In August 1914 he published Germany and Good Faith, a history of Prussia's royal family. It was a considerable work of scholarship which was praised by the Times Literary Supplement and enjoyed good sales.

He was a member of the Melbourne Shakespeare Society and its president from 1919 to 1921.

Oliphant was a founding member of the Mermaid Play Society, whose first production, Beaumont and Fletcher's The Knight of the Burning Pestle was staged at the Church of England Girls' Grammar School hall on 2 October 1919, produced by Arthur Goodsall. Everyman followed on October 28, then The Winter's Tale, The Comedy of Errors and The Critic, all produced by Goodsall.
In October 1920 Everyman was produced by Mrs F. L. Apperly, an MA from Trinity College Dublin and a longtime member of the Irish Players. Oliphant's contribution to the workings of the society has not been determined.

In 1925 he left for America, where he was appointed lecturer in Elizabethan drama at Stanford University, California, also acting as guest lecturer at other American colleges and universities.
In 1927 Yale University published his most important work, The Plays of Beaumont and Fletcher, his study on the relative contributions of the two dramatists. In 1929 he published the two-volume collection Shakespeare and his Fellow Dramatists in New York.
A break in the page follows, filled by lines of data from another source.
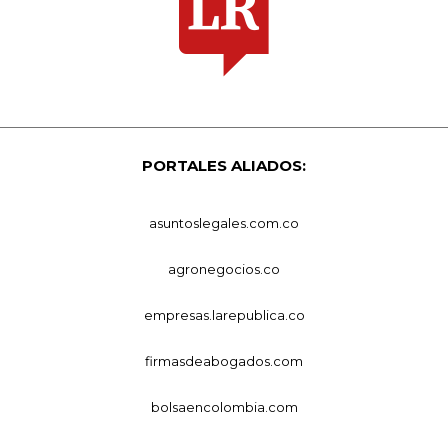
PORTALES ALIADOS:
asuntoslegales.com.co
agronegocios.co
empresas.larepublica.co
firmasdeabogados.com
bolsaencolombia.com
Oliphant was then associated with New York University.

He returned to Melbourne in 1932, and was appointed Sidney Myer lecturer in Elizabethan drama at Melbourne University, a post he held for the rest of his life.

He was a popular figure on radio, known for reading and discussing short story masterpieces on 3LO 1932–1936

He died at his home at South Yarra and his remains were cremated at Springvale after a private funeral.

===Plays===
- The Taint – a man inherits the vices of his parents. Performed by the Repertory Theatre Company on 10 April 1915.
- The Superior Race — Gregan McMahon called it "the best Australian play I ever saw . . . made Englishmen look so inferior to the Chinese that only a repertory company could afford to risk it".

===Books===
- Germany and Good Faith: A Study of the History of the Prussian Royal Family (August 1914)
- The plays of Beaumont and Fletcher : an attempt to determine their respective shares and the shares of others (1927) Yale University Press, Oxford University Press
- Oliphant, Ernest Henry Clark, 1862-1936. "Shakespeare and his fellow dramatists : a selection of plays illustrating the glories of the golden age of English drama / edited by E.H. Oliphant" This was in two large volumes and included 15 plays by Shakespeare and 30 by other dramatists, with introduction and notes on their authors.
- Oliphant, E. H. C. (Ernest Henry Clark), 1862-1936. "Elizabethan dramatists other than Shakespeare : a selection of plays illustrating the golden age of English drama" Effectively the same book in one volume, with the Shakespeare section omitted.

==Personal==
Oliphant married Catherine Lavinia McWhae (1866 – 12 May 1949), daughter of Peter McWhae, on 6 September 1887
- Sydney Kathleen Oliphant (13 September 1888 – 23 February 1970) married Thomas
- Edith Mervyn Oliphant ( – ) married Stanley Anketell Allen on 14 November 1917
- Enid Karin Oliphant BA ( – ) married Douglas Ludlow Dowdell (1872–1960) on 1 December 1920.
They had homes "Windermere", Royal Parade, Parkville in 1917; "Marlow", Murphy Street, South Yarra in 1921; later "Logan House" at 390 Toorak Road, South Yarra, Victoria.